Omar Lujano Olazaba
Program: Joint Doctoral Program in Cell & Molecular Biology
Date: Thursday, May 29, 2025
Time: 12:00 pm
Location: Donald P. Shiley BioScience Center Gold Auditorium
Zoom: https://sdsu.zoom.us/j/87140580112
Committee Members
- Dr. Carrie D. House (Chair), SDSU
- Dr. Angelica Riestra, SDSU
- Dr. Parag Katira, SDSU
- Dr. David Schlaepfer, UCSD
- Dr. Karl Willert, UCSD
Abstract
High-grade serous ovarian cancer initially responds to chemotherapy but frequently relapses with chemoresistant disease, potentially driven by cancer stem-like cells (CSCs) that share many attributes with conventional stem cells.

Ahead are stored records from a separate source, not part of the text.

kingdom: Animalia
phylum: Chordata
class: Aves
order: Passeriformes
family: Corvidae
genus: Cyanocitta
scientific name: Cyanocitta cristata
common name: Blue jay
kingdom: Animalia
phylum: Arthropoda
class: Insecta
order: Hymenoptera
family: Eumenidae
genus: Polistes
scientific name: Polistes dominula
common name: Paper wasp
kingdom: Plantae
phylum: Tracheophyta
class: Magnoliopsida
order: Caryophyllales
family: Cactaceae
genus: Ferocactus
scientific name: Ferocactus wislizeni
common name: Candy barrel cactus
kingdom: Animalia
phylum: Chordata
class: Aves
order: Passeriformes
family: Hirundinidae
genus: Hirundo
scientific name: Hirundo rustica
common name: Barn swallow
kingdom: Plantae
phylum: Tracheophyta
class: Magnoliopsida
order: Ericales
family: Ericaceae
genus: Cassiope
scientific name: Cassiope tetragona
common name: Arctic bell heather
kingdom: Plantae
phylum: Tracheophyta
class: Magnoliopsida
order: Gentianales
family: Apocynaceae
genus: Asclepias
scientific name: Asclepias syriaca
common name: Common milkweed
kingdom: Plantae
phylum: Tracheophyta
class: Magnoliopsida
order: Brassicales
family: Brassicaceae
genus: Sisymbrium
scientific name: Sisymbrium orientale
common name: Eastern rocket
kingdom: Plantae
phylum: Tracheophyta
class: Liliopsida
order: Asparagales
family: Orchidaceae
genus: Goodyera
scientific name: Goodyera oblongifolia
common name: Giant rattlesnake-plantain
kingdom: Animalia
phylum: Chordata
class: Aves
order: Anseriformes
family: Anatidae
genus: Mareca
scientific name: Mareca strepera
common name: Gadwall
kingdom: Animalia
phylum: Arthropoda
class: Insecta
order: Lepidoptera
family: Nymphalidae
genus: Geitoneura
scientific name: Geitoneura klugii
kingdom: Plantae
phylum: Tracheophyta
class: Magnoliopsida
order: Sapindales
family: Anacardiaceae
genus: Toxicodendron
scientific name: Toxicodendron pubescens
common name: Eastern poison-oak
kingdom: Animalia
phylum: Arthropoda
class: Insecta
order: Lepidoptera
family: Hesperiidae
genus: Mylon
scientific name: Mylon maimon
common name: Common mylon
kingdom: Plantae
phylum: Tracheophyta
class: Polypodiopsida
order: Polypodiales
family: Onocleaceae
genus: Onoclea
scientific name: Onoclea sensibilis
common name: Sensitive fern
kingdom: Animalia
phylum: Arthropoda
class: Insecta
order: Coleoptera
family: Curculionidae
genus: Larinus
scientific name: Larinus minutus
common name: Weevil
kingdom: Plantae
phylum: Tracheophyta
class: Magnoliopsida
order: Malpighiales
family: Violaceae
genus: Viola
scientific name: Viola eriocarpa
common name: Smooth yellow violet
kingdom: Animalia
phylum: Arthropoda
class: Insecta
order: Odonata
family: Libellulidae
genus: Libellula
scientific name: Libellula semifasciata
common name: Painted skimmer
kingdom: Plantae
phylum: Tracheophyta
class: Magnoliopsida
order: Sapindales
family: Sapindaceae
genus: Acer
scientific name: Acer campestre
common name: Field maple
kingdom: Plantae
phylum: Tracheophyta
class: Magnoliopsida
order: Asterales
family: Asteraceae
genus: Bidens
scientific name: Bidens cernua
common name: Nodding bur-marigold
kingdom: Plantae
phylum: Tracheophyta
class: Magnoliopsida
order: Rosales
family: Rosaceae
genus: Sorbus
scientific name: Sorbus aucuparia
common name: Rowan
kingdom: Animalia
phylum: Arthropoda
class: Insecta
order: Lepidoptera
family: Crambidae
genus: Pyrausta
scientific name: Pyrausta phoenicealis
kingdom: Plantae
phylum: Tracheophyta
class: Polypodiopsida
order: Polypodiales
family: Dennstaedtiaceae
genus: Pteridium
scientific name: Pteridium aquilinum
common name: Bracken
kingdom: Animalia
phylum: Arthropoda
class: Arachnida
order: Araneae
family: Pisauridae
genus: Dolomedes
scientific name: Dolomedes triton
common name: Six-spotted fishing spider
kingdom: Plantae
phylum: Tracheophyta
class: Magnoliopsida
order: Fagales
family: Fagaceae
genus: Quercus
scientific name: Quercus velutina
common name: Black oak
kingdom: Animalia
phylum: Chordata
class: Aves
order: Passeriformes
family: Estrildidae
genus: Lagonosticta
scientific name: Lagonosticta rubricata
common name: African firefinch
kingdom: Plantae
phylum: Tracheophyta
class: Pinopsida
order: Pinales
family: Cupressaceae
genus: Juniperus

TWEAK–Fn14–NF-κB signaling regulates integrin αVβ3 expression on CD117⁺ ovarian CSCs, with RelA promoting ITGAV and RelB promoting ITGB3 expression, indicating roles for classical and alternative NF-κB signaling. Given αVβ3’s role in stress responses, chemotherapy resistance, and matrix adhesion, we investigated its involvement in CSC survival and tumor repopulation within chemotherapy-altered stroma.
Our in vitro and in vivo data show chemotherapy increases fibroblast vitronectin and fibronectin production and promotes TWEAK–Fn14–NF-κB–mediated αVβ3 expression, supporting stress-tolerant CSC survival. αVβ3⁺ cells exhibit greater metastatic ability in chemotherapy-altered tissues, and relapse models show enrichment of αVβ3⁺ cells and mesenteric growth mediated by RelB.
Inhibition of RelB, αVβ3, and αVβ5 during chemotherapy administration eradicates αVβ3⁺ stress tolerant cells, inhibits omental burden, and significantly prolongs survival, highlighting new potential therapeutic targets for ovarian cancer.